The biographical documentary of a leading literary figure might ease the pressure — have a select group of people talk about how the said literary figure’s works influenced them and their craft.
The subject of Chu Tien-Wen’s latest documentary, Unfulfilled Dreams (2020) is her own father, the immensely prolific author Chu Hsi-Ning, and his work and marriage to his wife, Liu Mu-Sha, an extremely prodigious writer in her own right, and a translator of Japanese texts.
Despite publishing more than thirty books in his lifetime, Chu Tien-Wen’s own life is enough source for its own story — at twenty-three, he escaped Nanjing in 1949 in the Chinese Civil War and arrived in Taiwan on the last Sunday of April 1949.
He began writing letters to Liu Mu-Sha, finding a communion with a spirited intellectual and thinker.
Chu Hsi-Ning’s eldest daughter, Chu Tien-Wen, a renowned novelist herself, leads the storytelling in this 155-minute film, gathering her two sisters in a room and reading aloud their parent’s letters to each other.
“Literature is for the continuation of life, the eternal home of the soul,” Chu Hsi-Ning wrote to his future wife in his first letter to her.
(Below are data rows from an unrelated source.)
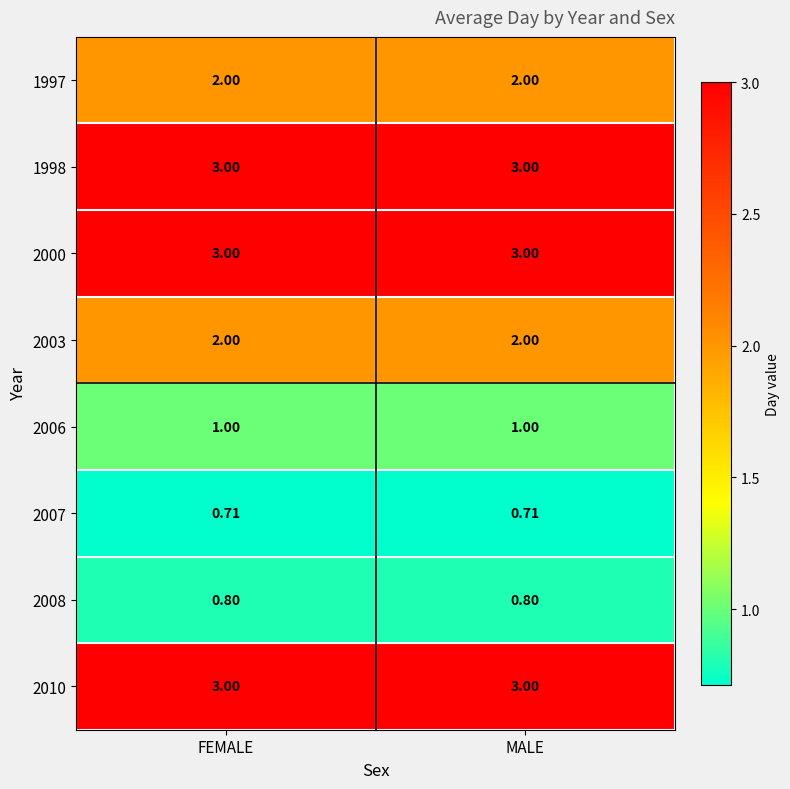

At which category is the sum across all series the highest?

FEMALE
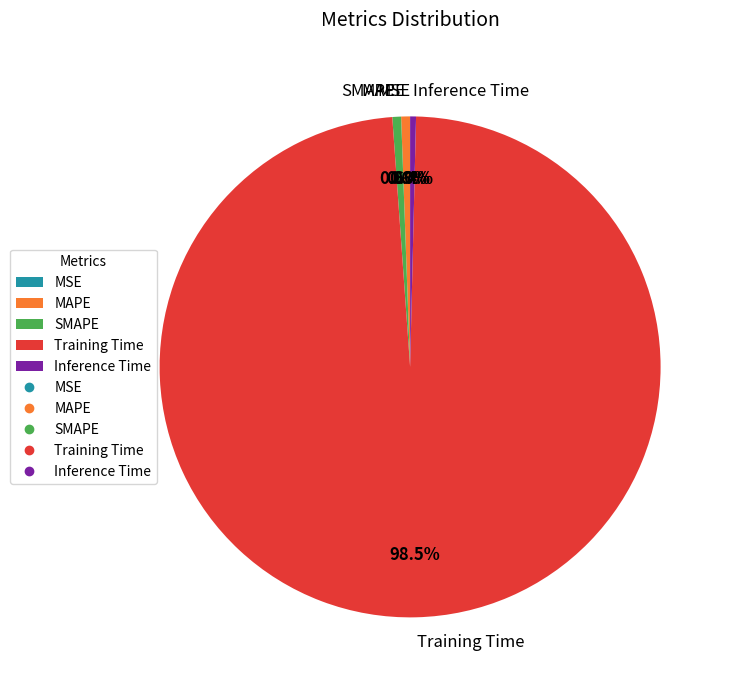

Which category has the biggest portion of the pie?

Training Time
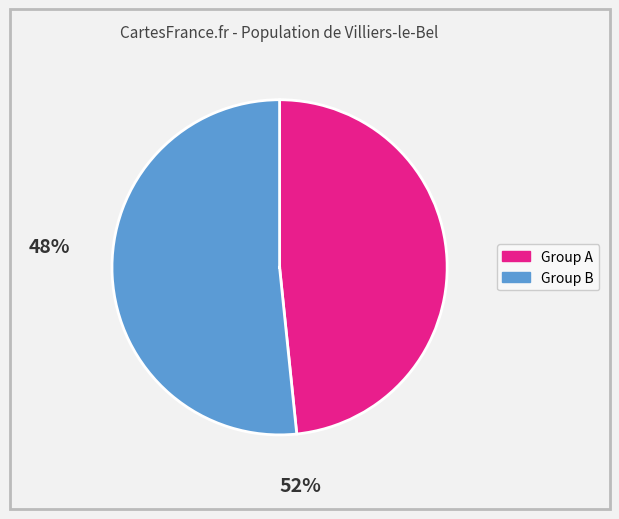

Is there a majority slice in this chart?

Yes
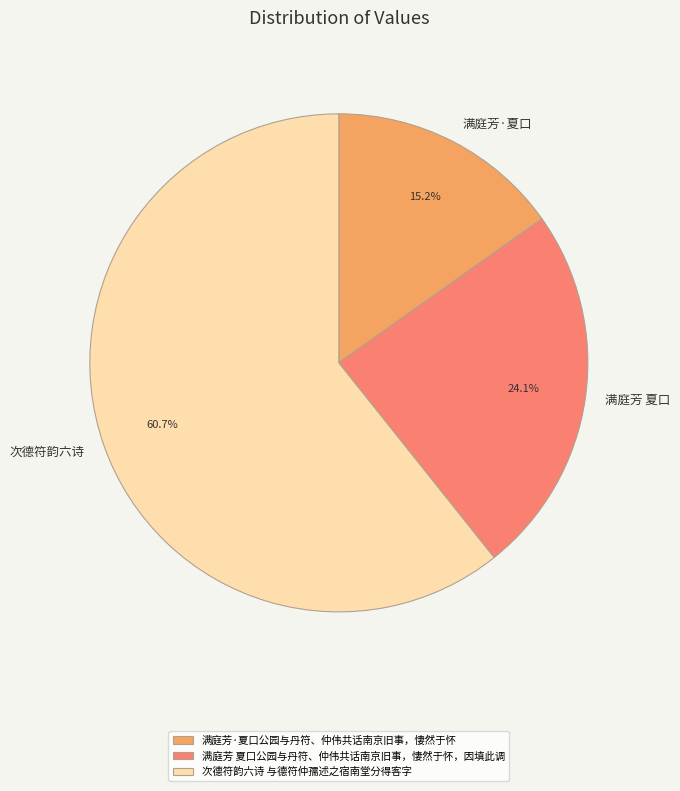

Does 次德符韵六诗 与德符仲孺述之宿南堂分得客字 represent more than half of the total?

Yes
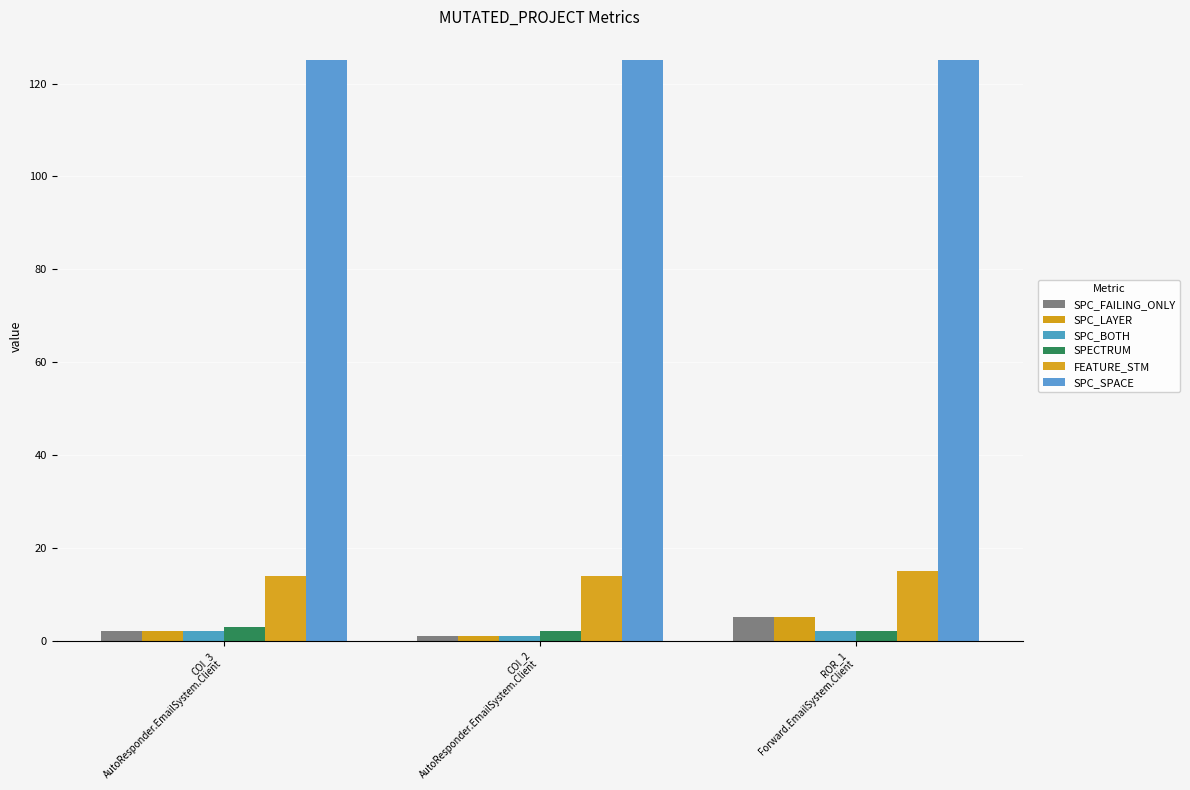

What position from the right is COI_2
AutoResponder.EmailSystem.Client?

2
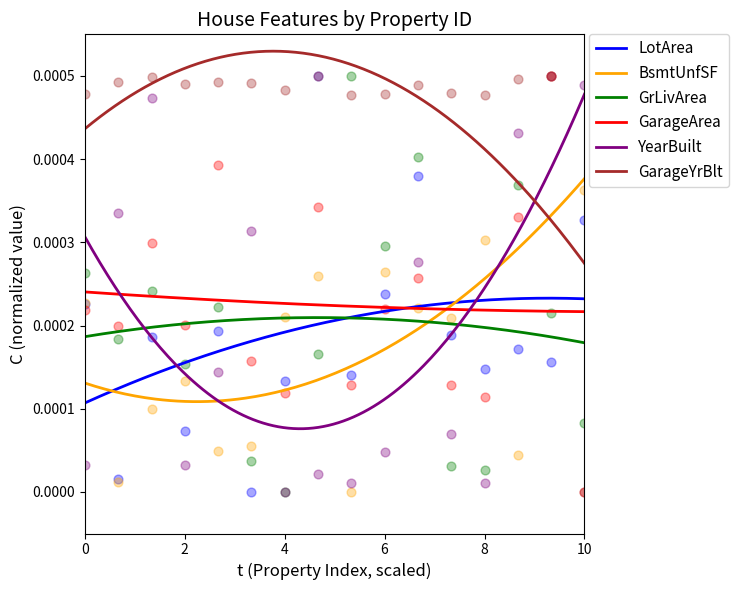

Which series has the widest spread of Y values?

LotArea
“It expands space, extends time. The sound of my soul will still tremble in the souls of millions of reads.”
We watch as one generation retells the story of the previous generation. It is the act of love, of self-knowledge. Writers know they owe everything to their parents — everything comes back to childhood. Everything is an inward gesture toward looking at your own upbringing.
When do we begin to understand our parents? Perhaps this is the same question as when are we ready to look clearly and fully at ourselves?
Chu Tien-Wen carries old photographs of her parents in their youth, retracing their steps, the places they lived, the homes where they penned their books. Along the way, we hear from prominent academics and novelists, a polyphonic layering of thoughts and affectations drawn from the mind of her parents.
Chu Hsi-Ning’s modernist works are widely read in Taiwan, and spread to China decades ago — his “primitive and unrestrained style” and “random, slapdash language” appealing to younger generations of readers. Throughout the film, we hear snippets of his character’s wandering thoughts, directly from the texts, white text on a black screen, etching itself through time and space.
Chu Hsi-Ning died in 1998. For the last ten years of his life, he worked on The Family history of Hua Taiping, a story concerning his father and grandfather.
For children of writers and artists, we carry that duty on, retelling the stories of those who came before us. That duty is a compulsion too strong to deny. The duty has something to do with truth, I believe — of insisting on the existence of someone important.
In one of Liu Mu-Sha’s letters to her husband, she writes, “Love is not a feeling that lasts forever but friendship is. The pursuit of truth is more important.”
This tender homage to her parents is Chu Tien-Wen’s pursuit of truth, and it comes in the form of a gorgeous cinematic poem.
Unfulfilled Dreams (2020) is steaming on demand from 16-30 September 2021.